I freaked out. My husband was waiting on the other side of the border with all of our lugagge and our cat and I had no way to return to him. I frantically rode back to the border crossing as I thought he might show up to check for me. I had no internet or phone service now that I was in another country. I bought a Laos SIM card. I couldn’t call my husband’s Thai phone number with my new Laotian phone number.
Social media went around in a huge circle jerk. They had detected a new sign in attempt from an unknown number on my new Laos SIM card and needed to know if it was really me. All of the verification techniques failed at first because it always brought me back to another thing which either didn’t work (ie my phone number) or it was something like email which also detected a new sign in attempt from a strange number and country and also needed to know if it was really me. The substack app still worked but I cannot figure out how to post from there. I was never able to reach my husband directly. I had no idea where he would go or what he would do. The brutal banality of the administrative state had struck again. Performing an expensive and elaborate stupid human trick had forced a separation with my husband that didn’t need to happen. If this happens again next time I’m swimming over the Mekong River myself.

Brief 1 - Translate this sentence from the border-crossing account into Spanish: "I had no idea where he would go or what he would do."
Brief 2 - Copy the part of the border-crossing account from "I freaked out." to "Laotian phone number." word for word.

Data provided -
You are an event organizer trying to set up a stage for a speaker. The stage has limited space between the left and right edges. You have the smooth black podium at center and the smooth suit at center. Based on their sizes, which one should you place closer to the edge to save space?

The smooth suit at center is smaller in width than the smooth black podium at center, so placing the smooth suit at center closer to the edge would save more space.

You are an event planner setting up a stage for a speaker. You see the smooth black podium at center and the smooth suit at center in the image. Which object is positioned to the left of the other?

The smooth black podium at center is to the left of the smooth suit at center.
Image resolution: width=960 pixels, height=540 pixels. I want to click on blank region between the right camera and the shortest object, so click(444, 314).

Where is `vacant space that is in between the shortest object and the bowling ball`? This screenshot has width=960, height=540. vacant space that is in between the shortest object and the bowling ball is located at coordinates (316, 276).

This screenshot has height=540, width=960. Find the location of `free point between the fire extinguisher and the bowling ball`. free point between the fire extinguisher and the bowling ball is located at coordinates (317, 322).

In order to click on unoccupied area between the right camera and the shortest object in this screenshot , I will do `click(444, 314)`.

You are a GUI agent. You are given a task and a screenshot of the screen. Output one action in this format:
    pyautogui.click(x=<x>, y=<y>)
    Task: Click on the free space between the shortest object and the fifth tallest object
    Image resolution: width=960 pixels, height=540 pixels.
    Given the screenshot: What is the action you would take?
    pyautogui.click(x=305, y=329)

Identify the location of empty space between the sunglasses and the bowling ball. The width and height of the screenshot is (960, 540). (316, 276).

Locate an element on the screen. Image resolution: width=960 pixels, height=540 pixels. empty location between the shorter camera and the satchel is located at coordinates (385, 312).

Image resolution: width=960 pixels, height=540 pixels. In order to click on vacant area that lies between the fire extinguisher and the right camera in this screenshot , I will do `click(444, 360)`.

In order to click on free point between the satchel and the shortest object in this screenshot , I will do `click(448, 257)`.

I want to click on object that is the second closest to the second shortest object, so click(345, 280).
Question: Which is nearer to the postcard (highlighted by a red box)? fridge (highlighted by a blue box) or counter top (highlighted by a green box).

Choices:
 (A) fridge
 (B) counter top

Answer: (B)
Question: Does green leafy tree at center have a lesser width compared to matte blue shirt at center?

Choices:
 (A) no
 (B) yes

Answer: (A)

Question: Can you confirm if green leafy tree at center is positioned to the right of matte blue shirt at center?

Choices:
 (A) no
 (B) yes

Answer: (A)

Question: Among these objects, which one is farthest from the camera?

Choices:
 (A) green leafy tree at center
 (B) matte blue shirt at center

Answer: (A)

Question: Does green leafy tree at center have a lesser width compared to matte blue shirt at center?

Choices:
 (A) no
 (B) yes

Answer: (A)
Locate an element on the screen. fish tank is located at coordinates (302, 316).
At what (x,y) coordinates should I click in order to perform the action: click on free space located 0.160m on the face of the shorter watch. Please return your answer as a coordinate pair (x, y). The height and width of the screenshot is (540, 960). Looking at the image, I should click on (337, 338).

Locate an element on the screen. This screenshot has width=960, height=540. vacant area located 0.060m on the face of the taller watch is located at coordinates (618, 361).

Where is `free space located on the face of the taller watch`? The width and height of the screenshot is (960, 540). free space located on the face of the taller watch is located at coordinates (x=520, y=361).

Exercise result 1 - No tenía idea de adónde iría ni de qué haría.

Exercise result 2 -
I freaked out. My husband was waiting on the other side of the border with all of our lugagge and our cat and I had no way to return to him. I frantically rode back to the border crossing as I thought he might show up to check for me. I had no internet or phone service now that I was in another country. I bought a Laos SIM card. I couldn’t call my husband’s Thai phone number with my new Laotian phone number.